Increasing the energy efficiency in industrial processes leads to positive effects for society, such as reduced production costs and improved sustainability. Pinch analysis, which is the most currently used approach to process integration, already includes the column grand composite curve (CGCC) for evaluating the minimum energy consumption in distillation columns. However, the CGCC assumes an infinite number of stages and does not provide any information on the number of stages necessary to achieve a specific energy-saving objective. This paper presents the energy-stage-temperature (E-S-T) method and associated E-S-T diagram for linking energy consumption and stage identification. The CGCC and stage temperatures provided by a single simulation of a distillation column allow drawing the E-S-T diagram to evaluate the number of stages resulting from an energy-saving modification, or the addition of side reboilers or condensers. Analysis results for columns fed by benzene-toluene, ethanol-methanol, and ethanol-water, with one and two reboilers or condensers, are presented. The method identifies the column stages of a column fed by binary mixtures, with any number of reboilers and condensers. Results from the E-S-T method are more accurate than those provided by the Gilliland correlation which is the most widely used empirical approach for evaluating the number of stages.
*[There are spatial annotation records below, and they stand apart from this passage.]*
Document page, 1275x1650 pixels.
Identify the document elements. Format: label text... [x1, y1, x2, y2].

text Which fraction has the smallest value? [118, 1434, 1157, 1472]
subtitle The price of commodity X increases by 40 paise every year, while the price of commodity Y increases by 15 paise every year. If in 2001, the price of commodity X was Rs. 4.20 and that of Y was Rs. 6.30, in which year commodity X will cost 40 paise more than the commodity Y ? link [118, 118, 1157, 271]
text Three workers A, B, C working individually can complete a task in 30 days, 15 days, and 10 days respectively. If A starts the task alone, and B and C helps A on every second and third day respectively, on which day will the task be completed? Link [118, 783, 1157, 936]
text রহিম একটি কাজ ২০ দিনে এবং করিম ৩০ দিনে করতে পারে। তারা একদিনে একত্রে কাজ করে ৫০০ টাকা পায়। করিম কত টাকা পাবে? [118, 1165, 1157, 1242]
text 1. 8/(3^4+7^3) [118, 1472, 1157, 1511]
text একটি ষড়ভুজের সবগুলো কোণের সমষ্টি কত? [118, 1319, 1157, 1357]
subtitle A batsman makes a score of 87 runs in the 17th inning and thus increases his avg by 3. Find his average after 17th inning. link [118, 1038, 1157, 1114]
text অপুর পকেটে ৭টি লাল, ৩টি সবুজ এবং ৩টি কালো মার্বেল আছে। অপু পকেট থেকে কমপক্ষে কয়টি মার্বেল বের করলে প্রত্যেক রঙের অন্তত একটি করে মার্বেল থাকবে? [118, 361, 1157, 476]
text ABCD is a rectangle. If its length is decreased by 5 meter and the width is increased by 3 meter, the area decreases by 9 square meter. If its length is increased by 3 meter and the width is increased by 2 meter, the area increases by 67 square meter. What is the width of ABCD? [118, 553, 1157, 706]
This paper also puts forward insight into the heat cascade through stages and the corresponding exergy change, and proposes two new approaches for evaluating the CGCC. The E-S-T method can be considered the energy-based approach corresponding to the composition-based McCabe-Thiele method, and helps improve energy efficiency by including distillation columns used in industrial processes within the pinch analysis framework. (AU)